Pruitt, a Republican from Oklahoma, criticized what he called the media’s stoking of fears that President Donald Trump might dismiss findings that supposedly show man-made global warming is already affecting the environment.

“The report doesn’t impact the process,” Pruitt told a local Iowa media outlet Sunday. “It doesn’t impact the responsibilities that we are taking already with respect to CO2. And so I think some of those are simply legend and false narrative that people try to put on the marketplace.”

The EPA chief was referring to a supposedly leaked National Climate Assessment (NCA), from TheNYT, which quotes scientists who feared “the Trump administration could change or suppress the report.”

The outlet also suggested skeptics were “equally worried that the draft report, as well as the larger NCA, will be publicly released,” but several of the scientists who worked on the report wrote on Twitter that the NCA has been public since January, despite TheNYT’s reporting.

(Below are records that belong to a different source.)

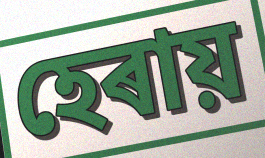
হেৰায়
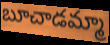
బూచాడమ్మా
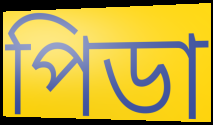
পিডা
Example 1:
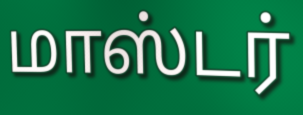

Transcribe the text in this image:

மாஸ்டர்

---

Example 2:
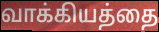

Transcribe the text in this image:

வாக்கியத்தை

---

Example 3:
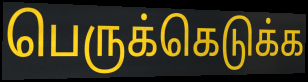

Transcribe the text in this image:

பெருக்கெடுக்க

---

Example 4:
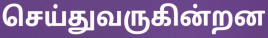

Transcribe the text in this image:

செய்துவருகின்றன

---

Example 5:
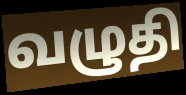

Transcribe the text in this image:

வழுதி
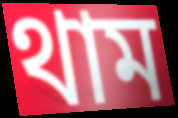
থাম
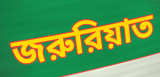
জরুরিয়াত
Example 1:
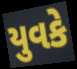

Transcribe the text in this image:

યુવકે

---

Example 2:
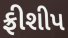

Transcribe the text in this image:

ફ્રીશીપ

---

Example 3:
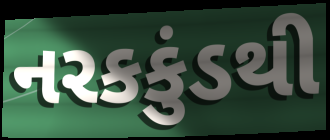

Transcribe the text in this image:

નરકકુંડથી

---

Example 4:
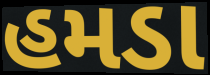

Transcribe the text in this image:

હમડા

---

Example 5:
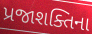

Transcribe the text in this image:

પ્રજાશક્તિના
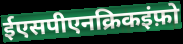
ईएसपीएनक्रिकइंफ़ो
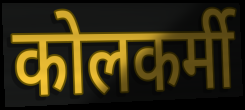
कोलकर्मी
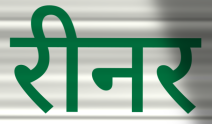
रीनर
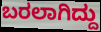
ಬರಲಾಗಿದ್ದು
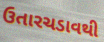
ઉતારચડાવથી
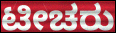
ಟೀಚರು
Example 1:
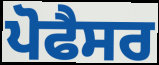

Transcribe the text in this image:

ਪੋਫੈਸਰ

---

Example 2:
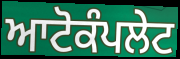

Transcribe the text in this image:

ਆਟੋਕੰਪਲੇਟ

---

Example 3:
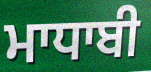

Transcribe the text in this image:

ਮਾਧਾਬੀ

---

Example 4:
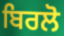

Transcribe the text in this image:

ਬਿਰਲੋ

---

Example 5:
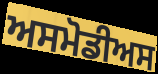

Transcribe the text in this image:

ਅਸਮੋਡੀਅਸ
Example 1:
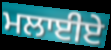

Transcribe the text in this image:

ਮਲਾਈਏ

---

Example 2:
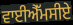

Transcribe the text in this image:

ਵਾਈਐੱਮਸੀਏ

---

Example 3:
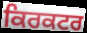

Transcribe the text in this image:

ਕਿਰਕਟਰ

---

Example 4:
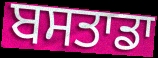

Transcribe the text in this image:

ਬਸਤਾਡਾ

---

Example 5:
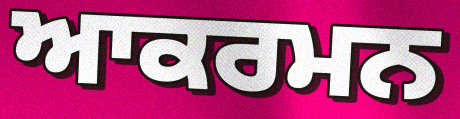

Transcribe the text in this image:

ਆਕਰਮਨ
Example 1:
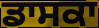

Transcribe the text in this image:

ਡਾਸਕਾ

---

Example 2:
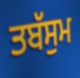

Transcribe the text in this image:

ਤਬੱਸੁਮ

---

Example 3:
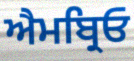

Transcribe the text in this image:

ਐਮਬ੍ਰਿਓ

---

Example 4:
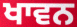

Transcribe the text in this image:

ਖਾਵਨ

The U.S. does not “have anything to be apologetic about,” Pruitt said Sunday about the country’s ability to reduce emissions scientists believe are causing climate change. He noted that technology used to extract natural gas has helped the U.S. tackle global warming.

“If we really care about our environment and CO2 reduction, then we ought to produce more here, because we do it better than India, we do it better than China, and people who have traveled to those places know that. They know that from the air that they breathe there,” he said.

Pruitt’s comments come after he signaled in July an intent to start a “red team, blue team” to evaluate the argument underpinning fears related to global warming. He also suggested that the debate be televised for the world to see.

Military and intelligence agencies use similar tactics to expose vulnerabilities to strategic systems. Skeptics say it would give needed balance to climate science, a field of research many believe has been monopolized by activists.